**** Extrait du texte ****
Pierre Falardeau
Le Couac, novembre 2000.

Quand l'armée israélienne assassine froidement, systématiquement et méthodiquement le peuple palestinien, où sont-ils donc tous ces vendeurs de «multiethnique» à la sauce Benethon, tous ces clowns «sans-frontière», tous ces prêcheurs de la «guerre humanitaire», tous ces saxophonistes américains des «droits humains», tous ces fascifistes de «l'intervention au sol», tous ces anciens nouveau-philosophes du «droit d'ingérence» impérialiste, toutes ces avocates suprêmement carriéristes du «nouveau droit international» du plus fort?

Mais où sont-ils donc tous ces bouffons de la bonne conscience frelatée quand Israël attaque des civils désarmés avec des tanks, des hélicoptères de combat, des mitrailleuses lourdes?
**** Données disponibles ****
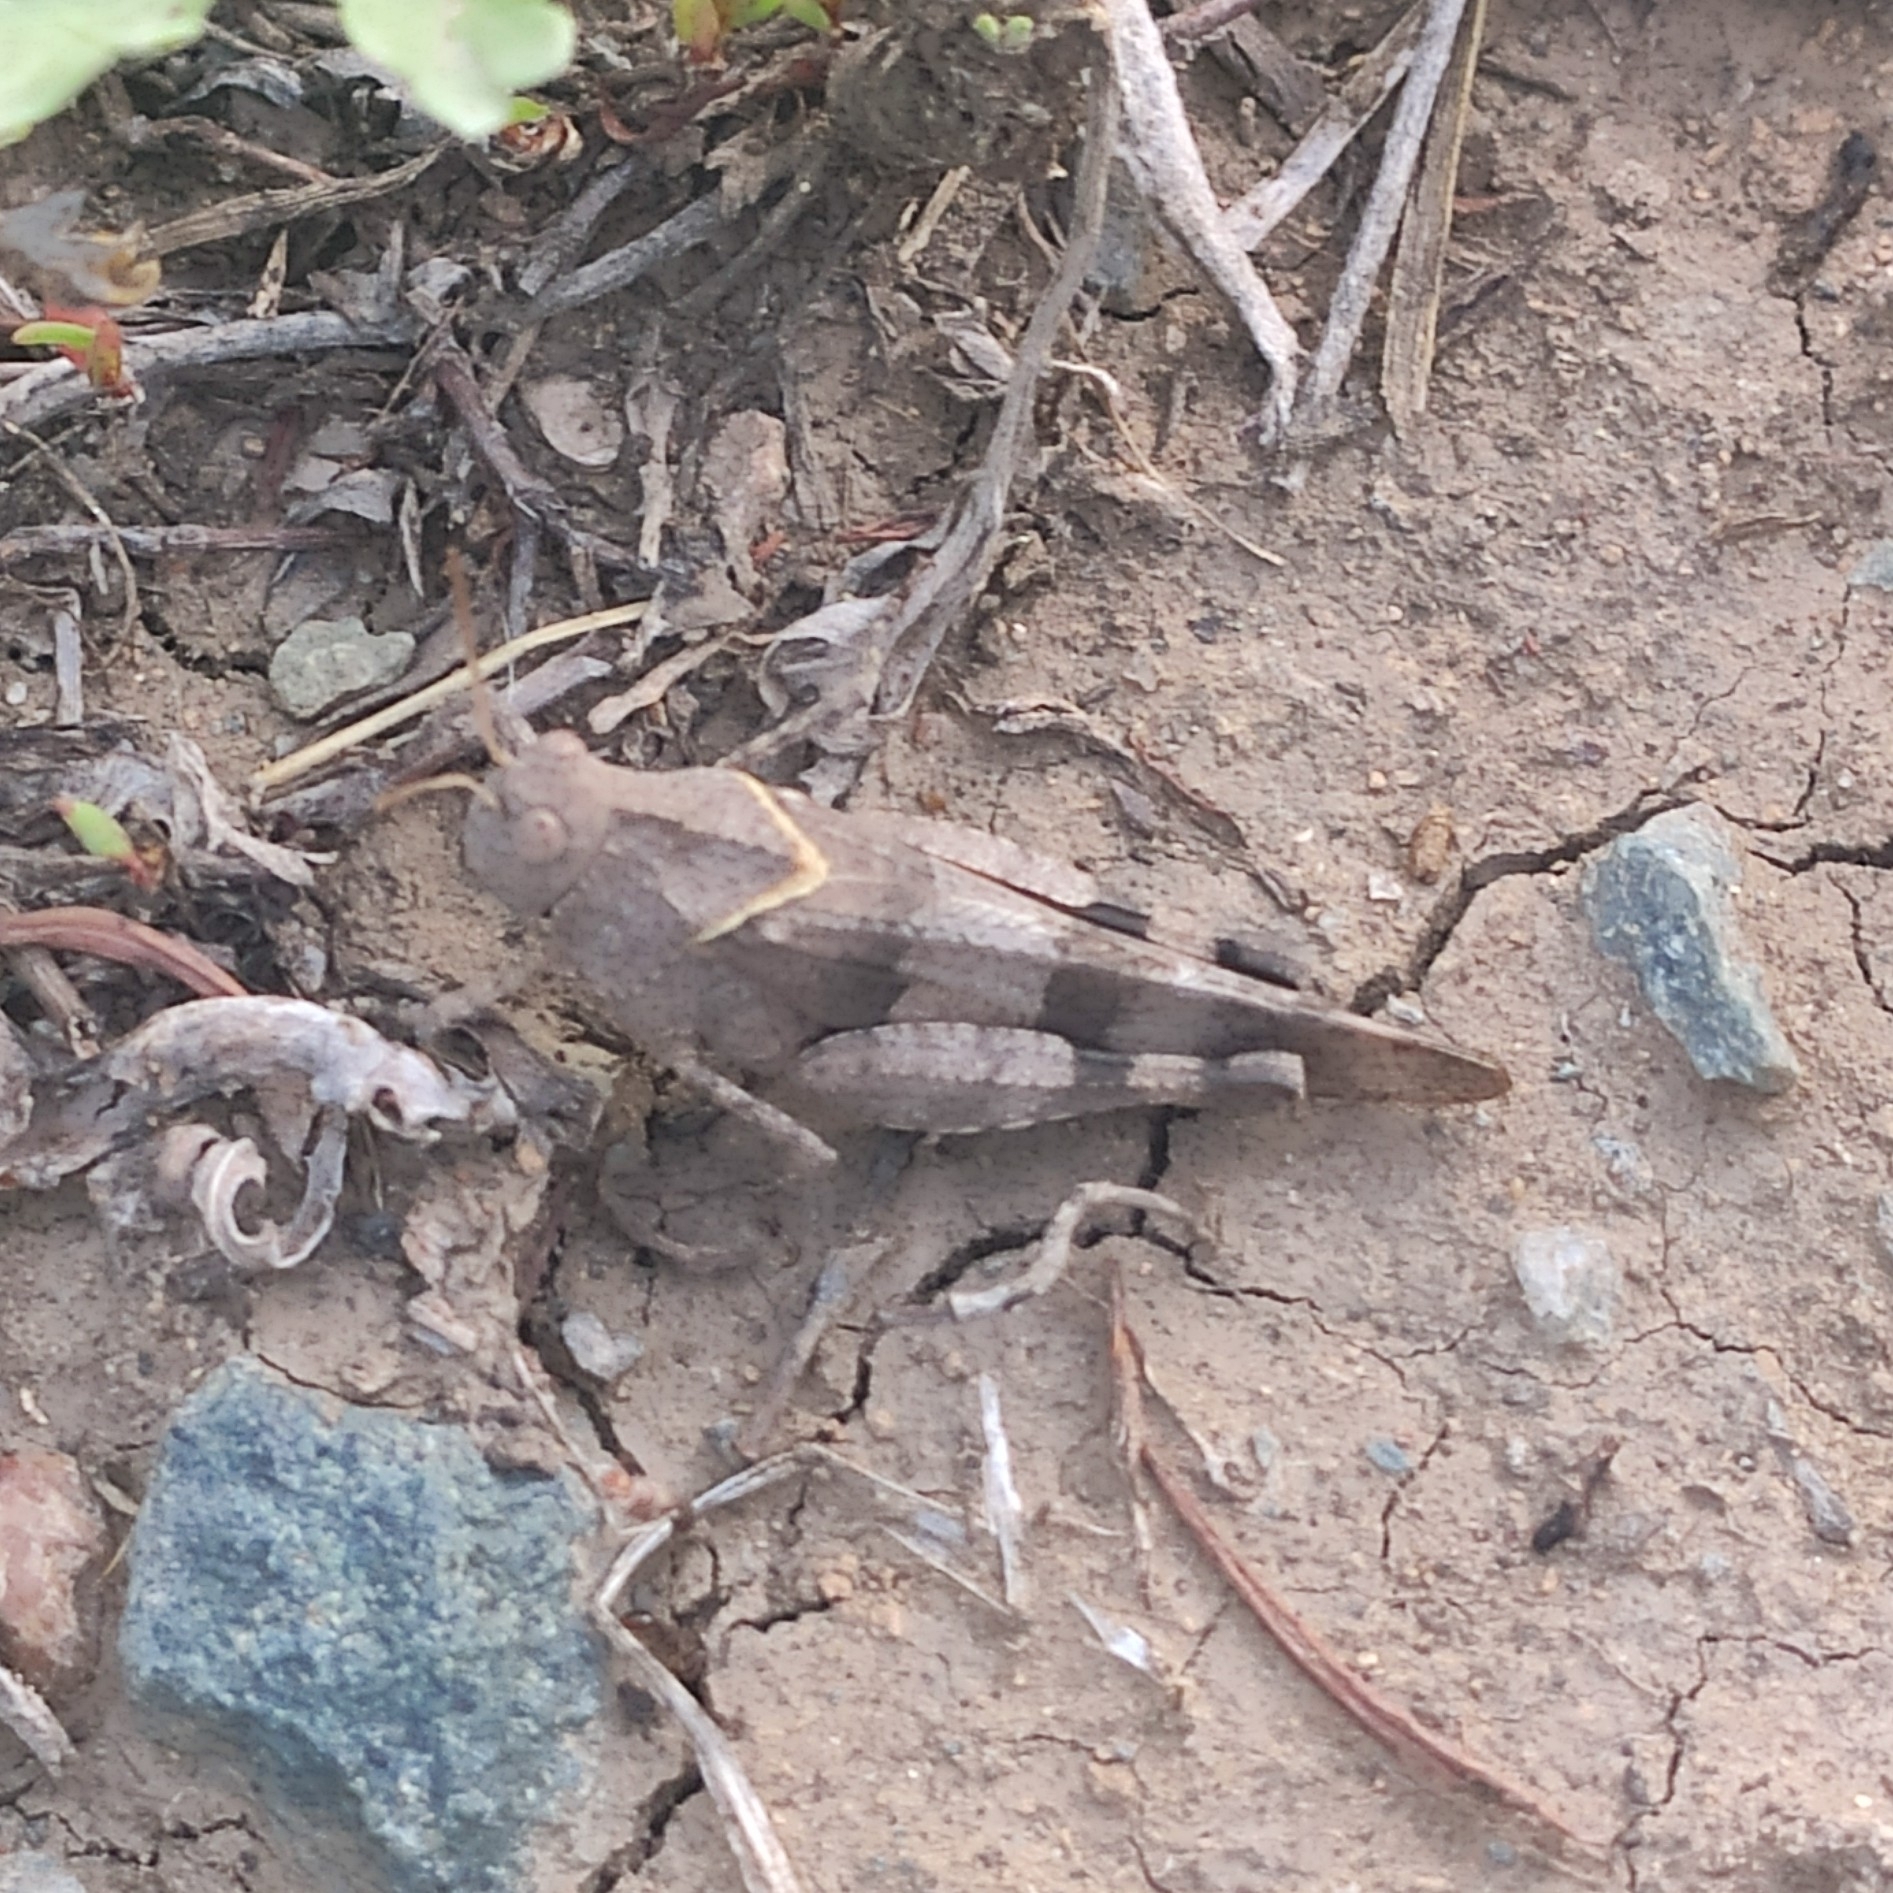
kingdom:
****
▸ Consigne 1: D'après le texte de Pierre Falardeau, avec quels moyens Israël attaque-t-il des civils désarmés ?
▸ Consigne 2: Poursuivez, s'il vous plaît, le texte de Pierre Falardeau après sa dernière phrase, dans le même ton.

▸ Réponse rédigée 1: Avec des tanks, des hélicoptères de combat et des mitrailleuses lourdes.

▸ Réponse rédigée 2:
Mais où sont-ils donc tous ces farceurs hypocrites, quand des criminels en uniforme israélien exécutent des enfants comme des lapins à la foire?

Parlent pas fort, les grandes gueules des bons sentiments. Sont plutôt discrets.

Doivent être en train de faire griller la cellulite sur les plages du tiers-monde en confondant balles en caoutchouc, balles de golf et balles de tennis.